##### SELECTED TEXT #####

As the recent opinion of the Ninth Circuit in United States v. Buttner, 2011 WL 1790090 (9th Cir. 2011), makes clear, a firearm registration report generated by the Automated Firearms System (AFS) database is admissible hearsay under Rule 803(8) and is also self-authenticating.
In Buttner, Jerry Buttner appealed a judgment following a jury verdict convicting him of unlawful possession of a firearm in violation of 18 U.S.C. § 922(g)(1). Buttner thereafter appealed, claiming, inter alia, that "the district court erroneously admitted into evidence a firearm registration report generated by the Automated Firearms System (AFS) database maintained by the California Department of Justice."
The Ninth Circuit disagreed, concluding that
The AFS report falls under the public records exception to hearsay. See Fed.R.Evid. 803(8). That exception allows for the admission of "the sundry sorts of public documents for which no serious controversy ordinarily arises about their truth, and it would be a great waste of time to have the person who created them come to court and testify, such as birth certificates, death certificates, judgments, licenses, and the like."...The firearms report was generated from data that the California Department of Justice keeps “pursuant to duty imposed by [the California Penal Code]."...This "ministerial, objective, and nonevaluative" record-keeping raises no hearsay concerns.
Moreover, the court found that the report was self-authenticating under Federal Rule of Evidence 902(4), which provides that
Extrinsic evidence of authenticity as a condition precedent to admissibility is not required with respect to the following:....
(4) Certified copies of public records. A copy of an official record or report or entry therein, or of a document authorized by law to be recorded or filed and actually recorded or filed in a public office, including data compilations in any form, certified as correct by the custodian or other person authorized to make the certification, by certificate complying with paragraph (1), (2), or (3) of this rule or complying with any Act of Congress or rule prescribed by the Supreme Court pursuant to statutory authority.

##### ENTRIES SUPPLIED #####

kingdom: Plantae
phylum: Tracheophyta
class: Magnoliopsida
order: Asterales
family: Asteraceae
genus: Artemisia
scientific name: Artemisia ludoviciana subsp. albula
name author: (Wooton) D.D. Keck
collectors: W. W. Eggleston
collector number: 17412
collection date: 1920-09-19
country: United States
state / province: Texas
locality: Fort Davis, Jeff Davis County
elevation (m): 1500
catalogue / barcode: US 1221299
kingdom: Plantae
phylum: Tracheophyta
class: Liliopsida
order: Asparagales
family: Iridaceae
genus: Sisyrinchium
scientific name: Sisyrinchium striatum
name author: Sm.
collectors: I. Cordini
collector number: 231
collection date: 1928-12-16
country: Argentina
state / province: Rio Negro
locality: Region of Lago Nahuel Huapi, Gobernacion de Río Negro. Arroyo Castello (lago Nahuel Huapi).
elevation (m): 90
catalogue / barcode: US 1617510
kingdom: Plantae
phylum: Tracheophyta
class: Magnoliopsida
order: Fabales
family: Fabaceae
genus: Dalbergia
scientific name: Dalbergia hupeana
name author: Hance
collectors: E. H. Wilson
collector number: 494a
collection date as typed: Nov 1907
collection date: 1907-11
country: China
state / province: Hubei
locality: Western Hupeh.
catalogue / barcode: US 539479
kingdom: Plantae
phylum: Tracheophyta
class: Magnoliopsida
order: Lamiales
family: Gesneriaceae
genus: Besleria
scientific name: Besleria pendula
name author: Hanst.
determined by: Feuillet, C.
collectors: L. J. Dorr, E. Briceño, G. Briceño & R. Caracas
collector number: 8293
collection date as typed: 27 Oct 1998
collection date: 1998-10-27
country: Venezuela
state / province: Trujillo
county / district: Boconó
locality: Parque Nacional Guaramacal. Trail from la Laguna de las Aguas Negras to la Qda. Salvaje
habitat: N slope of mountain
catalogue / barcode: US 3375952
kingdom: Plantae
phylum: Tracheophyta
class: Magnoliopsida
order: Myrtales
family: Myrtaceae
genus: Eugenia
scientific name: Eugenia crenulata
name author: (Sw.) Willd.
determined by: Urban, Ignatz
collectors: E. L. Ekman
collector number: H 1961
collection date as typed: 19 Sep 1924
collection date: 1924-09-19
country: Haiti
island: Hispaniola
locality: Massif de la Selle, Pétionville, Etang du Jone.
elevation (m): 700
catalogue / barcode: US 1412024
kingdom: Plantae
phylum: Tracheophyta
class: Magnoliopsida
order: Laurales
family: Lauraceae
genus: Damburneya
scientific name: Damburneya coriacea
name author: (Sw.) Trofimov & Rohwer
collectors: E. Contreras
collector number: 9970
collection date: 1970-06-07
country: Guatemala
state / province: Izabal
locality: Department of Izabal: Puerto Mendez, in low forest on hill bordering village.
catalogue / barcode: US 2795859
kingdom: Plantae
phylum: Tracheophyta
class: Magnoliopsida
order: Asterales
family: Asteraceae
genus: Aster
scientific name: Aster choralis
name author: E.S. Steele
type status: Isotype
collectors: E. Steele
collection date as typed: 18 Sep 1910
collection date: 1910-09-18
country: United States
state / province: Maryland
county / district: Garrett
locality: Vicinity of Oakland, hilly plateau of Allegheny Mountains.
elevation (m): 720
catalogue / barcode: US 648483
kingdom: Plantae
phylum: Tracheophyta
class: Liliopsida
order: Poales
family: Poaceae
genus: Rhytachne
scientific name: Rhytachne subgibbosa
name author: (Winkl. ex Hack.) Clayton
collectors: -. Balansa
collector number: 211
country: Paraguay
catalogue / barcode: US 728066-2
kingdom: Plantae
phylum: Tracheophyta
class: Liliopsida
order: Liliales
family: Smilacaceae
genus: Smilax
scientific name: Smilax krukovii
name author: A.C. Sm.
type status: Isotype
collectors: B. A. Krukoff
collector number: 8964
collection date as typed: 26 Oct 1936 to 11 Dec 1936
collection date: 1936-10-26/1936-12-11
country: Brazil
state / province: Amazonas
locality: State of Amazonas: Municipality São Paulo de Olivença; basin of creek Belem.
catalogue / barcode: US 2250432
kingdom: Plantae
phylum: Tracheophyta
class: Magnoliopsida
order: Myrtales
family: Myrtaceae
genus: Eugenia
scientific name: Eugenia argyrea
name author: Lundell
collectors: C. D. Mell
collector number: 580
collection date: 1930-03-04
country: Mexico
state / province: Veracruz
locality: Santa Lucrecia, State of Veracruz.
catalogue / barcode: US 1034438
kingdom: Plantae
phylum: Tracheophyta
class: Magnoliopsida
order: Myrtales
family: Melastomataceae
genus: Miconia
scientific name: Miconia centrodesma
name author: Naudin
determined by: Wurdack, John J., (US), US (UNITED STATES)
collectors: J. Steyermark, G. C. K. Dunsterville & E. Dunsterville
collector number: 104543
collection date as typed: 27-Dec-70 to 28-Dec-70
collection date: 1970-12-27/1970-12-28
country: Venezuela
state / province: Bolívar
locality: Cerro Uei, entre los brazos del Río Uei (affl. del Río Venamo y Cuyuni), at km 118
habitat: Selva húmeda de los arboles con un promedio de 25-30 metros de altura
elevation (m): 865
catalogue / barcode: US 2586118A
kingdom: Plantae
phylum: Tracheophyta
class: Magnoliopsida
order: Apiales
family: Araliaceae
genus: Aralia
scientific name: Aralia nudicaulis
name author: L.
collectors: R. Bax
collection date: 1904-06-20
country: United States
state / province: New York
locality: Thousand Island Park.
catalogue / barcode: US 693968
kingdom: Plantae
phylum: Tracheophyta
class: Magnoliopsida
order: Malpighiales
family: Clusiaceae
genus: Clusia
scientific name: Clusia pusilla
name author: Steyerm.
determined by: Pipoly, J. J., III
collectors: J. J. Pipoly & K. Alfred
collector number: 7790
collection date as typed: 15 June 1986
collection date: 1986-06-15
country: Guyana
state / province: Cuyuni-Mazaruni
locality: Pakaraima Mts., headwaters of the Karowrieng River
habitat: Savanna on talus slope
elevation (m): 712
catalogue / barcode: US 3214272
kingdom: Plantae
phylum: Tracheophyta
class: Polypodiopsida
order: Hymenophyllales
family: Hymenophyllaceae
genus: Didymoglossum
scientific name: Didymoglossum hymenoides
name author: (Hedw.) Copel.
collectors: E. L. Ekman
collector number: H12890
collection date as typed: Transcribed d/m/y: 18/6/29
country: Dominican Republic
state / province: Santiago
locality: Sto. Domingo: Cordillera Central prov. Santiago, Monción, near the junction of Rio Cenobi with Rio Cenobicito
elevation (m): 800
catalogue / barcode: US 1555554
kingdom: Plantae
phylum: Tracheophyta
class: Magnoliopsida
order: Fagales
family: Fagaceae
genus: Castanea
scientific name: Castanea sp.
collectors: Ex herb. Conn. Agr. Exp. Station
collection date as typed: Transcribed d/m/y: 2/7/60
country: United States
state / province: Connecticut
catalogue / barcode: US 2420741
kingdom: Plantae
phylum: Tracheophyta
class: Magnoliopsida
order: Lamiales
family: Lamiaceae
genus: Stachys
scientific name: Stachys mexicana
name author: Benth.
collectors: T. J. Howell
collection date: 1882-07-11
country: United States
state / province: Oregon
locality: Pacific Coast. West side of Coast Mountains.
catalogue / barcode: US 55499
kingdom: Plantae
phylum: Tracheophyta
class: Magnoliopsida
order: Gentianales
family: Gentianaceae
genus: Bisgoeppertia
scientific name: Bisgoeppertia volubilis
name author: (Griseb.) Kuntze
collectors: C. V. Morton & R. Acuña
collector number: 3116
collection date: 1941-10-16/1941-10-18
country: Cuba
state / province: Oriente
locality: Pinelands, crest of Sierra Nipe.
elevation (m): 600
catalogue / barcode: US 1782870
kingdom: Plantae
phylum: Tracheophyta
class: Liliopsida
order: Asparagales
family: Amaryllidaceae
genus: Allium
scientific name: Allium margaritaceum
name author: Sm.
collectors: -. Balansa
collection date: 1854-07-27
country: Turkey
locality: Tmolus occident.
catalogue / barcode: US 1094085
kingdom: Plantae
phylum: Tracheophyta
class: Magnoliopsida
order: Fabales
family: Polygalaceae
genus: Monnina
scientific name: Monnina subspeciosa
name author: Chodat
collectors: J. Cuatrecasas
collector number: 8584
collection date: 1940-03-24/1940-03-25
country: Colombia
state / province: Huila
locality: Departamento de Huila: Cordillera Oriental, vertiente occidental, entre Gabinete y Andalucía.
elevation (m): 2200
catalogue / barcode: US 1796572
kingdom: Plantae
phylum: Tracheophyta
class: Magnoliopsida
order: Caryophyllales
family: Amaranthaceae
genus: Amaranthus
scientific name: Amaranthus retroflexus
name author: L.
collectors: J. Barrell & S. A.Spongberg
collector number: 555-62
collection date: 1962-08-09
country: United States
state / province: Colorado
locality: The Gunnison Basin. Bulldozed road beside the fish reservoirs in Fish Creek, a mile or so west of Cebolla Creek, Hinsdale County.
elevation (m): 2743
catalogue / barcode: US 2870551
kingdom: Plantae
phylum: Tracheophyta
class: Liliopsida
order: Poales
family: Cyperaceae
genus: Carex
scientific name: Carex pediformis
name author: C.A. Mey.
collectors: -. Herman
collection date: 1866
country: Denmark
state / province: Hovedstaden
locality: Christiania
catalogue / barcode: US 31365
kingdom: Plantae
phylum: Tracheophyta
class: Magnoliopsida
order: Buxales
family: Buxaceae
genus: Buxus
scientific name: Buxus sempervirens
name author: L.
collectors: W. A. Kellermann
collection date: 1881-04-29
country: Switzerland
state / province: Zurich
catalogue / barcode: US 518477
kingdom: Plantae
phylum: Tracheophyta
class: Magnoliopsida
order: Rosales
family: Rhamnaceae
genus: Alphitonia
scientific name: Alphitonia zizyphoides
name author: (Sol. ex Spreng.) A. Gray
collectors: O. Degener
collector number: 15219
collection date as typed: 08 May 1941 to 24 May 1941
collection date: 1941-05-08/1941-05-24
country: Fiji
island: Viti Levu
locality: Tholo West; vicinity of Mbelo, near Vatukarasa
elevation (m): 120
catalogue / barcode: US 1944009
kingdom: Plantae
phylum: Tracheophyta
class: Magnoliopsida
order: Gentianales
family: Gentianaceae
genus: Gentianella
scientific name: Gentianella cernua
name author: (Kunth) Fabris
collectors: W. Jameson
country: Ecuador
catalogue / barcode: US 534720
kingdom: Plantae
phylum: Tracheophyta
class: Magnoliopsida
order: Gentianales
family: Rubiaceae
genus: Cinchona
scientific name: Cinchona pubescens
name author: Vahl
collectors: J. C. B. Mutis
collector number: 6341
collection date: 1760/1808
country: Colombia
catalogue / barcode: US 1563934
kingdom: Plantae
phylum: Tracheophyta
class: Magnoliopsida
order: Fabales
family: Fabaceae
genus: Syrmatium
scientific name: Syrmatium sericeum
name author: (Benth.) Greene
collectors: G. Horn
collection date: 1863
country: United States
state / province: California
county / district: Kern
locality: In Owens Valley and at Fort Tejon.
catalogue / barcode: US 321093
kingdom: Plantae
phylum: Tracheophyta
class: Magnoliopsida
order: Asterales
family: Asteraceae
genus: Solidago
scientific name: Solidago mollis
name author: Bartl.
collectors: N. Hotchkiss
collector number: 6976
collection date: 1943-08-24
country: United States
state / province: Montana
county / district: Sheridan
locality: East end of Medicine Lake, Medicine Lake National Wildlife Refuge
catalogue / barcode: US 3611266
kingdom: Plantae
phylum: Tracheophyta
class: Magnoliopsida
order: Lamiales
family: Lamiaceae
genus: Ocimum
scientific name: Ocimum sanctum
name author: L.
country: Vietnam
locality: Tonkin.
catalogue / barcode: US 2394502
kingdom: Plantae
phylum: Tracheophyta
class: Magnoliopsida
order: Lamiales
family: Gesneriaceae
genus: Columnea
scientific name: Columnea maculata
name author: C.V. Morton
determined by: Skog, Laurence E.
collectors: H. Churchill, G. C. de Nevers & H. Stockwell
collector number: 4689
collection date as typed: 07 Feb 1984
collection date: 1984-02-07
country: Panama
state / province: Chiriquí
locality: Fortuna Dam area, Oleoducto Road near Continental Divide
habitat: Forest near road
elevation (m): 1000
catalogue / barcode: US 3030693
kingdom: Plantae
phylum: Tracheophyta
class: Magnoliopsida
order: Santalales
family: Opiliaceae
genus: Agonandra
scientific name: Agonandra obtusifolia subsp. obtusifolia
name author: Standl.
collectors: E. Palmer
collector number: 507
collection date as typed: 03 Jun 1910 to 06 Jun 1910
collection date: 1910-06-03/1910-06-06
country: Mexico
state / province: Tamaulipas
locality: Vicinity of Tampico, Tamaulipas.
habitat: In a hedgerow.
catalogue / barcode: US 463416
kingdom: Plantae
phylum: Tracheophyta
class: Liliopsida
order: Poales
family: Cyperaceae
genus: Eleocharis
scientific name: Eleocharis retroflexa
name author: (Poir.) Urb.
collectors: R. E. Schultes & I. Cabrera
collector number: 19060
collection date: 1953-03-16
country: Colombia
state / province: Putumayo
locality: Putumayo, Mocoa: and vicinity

#####

- _REQUIRED TASK A_
For each statement, say whether it agrees with the Buttner passage, and quote the words of the passage that decide it: (i) Buttner was convicted by a jury of unlawful possession of a firearm. (ii) The AFS database is maintained by the California Department of Justice. (iii) The court held that the report was self-authenticating under Federal Rule of Evidence 803(8).
- _REQUIRED TASK B_
Answer these questions from the Buttner passage:
(i) Which court issued the opinion in United States v. Buttner?
(ii) What kinds of public documents does the quoted public records exception give as examples?
(iii) Under Rule 902(4), who may certify a copy of a public record as correct?
Answer using only the Buttner passage.

- _TASK ANSWER A_
(i) Yes: "a jury verdict convicting him of unlawful possession of a firearm in violation of 18 U.S.C. § 922(g)(1)"
(ii) Yes: "the Automated Firearms System (AFS) database maintained by the California Department of Justice"
(iii) No: "the report was self-authenticating under Federal Rule of Evidence 902(4)"

- _TASK ANSWER B_
(i) The Ninth Circuit.
(ii) Birth certificates, death certificates, judgments, and licenses.
(iii) The custodian or another person authorized to make the certification.